Ising domain wall networks from intertwined charge density waves in single-layer TiSe2

Abstract: When the period of an incommensurate charge density wave (ICDW) approaches an integer multiple of a lattice vector, the energy gain obtained from locking the period to the lattice can lead to a fascinating transition into a commensurate state. This transition actually occurs through an intermediate near-commensurate (NC) phase, with locally commensurate regions separated by an ordered array of phase slips of a complex CDW order parameter. TiSe2 is a paradigmatic CDW system where incommensuration is believed to be induced by carrier doping, yet its putative NC state has never been imaged or its nature established. Here we report the observation of a striking NC state in ultraclean, slightly doped monolayers of TiSe2, displaying an intricate network of coherent, unidirectional CDW domain walls over hundreds of nanometers.
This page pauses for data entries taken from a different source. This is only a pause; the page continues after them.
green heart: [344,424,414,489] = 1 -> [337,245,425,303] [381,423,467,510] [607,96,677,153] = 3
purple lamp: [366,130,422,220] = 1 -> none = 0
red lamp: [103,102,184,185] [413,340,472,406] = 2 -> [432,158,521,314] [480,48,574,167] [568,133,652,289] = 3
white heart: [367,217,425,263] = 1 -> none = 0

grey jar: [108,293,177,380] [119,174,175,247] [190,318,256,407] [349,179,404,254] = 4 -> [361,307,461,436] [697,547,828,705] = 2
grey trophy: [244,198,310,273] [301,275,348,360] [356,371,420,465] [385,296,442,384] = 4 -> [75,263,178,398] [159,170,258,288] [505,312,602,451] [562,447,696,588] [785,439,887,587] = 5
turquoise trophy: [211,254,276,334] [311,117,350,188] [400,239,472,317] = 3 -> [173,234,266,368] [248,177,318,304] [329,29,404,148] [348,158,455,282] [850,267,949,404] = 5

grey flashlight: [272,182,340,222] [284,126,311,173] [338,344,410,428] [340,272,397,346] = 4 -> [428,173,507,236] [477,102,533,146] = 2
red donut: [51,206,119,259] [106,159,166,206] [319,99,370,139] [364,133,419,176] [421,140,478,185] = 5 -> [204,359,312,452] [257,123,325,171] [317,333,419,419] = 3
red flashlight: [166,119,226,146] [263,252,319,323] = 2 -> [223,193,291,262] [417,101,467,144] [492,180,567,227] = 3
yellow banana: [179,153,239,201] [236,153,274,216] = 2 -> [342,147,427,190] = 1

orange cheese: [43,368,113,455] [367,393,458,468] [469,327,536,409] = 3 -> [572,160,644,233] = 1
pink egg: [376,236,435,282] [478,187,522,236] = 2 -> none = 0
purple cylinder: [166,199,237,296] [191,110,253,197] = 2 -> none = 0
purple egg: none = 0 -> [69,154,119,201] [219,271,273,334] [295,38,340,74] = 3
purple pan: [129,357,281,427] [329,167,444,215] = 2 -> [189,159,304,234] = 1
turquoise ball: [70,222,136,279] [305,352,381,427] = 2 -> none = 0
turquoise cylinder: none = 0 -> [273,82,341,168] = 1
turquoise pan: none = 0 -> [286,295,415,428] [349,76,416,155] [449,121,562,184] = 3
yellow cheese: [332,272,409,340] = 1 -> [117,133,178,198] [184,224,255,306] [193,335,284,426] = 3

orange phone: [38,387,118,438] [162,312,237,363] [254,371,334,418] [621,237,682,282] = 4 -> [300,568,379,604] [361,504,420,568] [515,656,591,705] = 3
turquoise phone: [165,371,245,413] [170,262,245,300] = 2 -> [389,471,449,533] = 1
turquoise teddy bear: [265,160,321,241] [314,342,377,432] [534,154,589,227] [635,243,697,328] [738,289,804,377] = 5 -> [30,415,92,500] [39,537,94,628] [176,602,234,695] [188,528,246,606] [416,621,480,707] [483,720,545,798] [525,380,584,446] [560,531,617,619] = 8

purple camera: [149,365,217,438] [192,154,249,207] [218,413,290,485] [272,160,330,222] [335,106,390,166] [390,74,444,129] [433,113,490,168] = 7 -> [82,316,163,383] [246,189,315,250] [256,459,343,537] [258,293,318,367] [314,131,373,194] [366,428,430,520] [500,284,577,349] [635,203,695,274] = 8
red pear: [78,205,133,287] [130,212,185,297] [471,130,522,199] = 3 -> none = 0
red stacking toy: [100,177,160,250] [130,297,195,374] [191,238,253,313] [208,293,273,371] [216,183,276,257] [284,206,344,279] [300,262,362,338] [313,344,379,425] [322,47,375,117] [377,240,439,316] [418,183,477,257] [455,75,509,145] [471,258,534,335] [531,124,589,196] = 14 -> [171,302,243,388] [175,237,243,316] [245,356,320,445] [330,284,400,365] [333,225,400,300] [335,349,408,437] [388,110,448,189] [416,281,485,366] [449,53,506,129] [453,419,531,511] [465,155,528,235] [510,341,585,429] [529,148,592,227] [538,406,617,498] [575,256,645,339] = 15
Detailed analysis reveals these are not phase slips of a complex CDW, but rather sign-changing Ising-type domain walls of two coupled real CDWs of previously known symmetry, consistent with the period doubling nature of the parent commensurate state. In addition, we observe an unexpected nematic modulation at the original lattice Bragg peaks which couples to the CDW order parameters. A Ginzburg-Landau analysis naturally explains the couplings and relative modulations of all order parameters, unveiling TiSe2 as a rare example of an NC-CDW of two intertwined real modulations and emergent nematicity.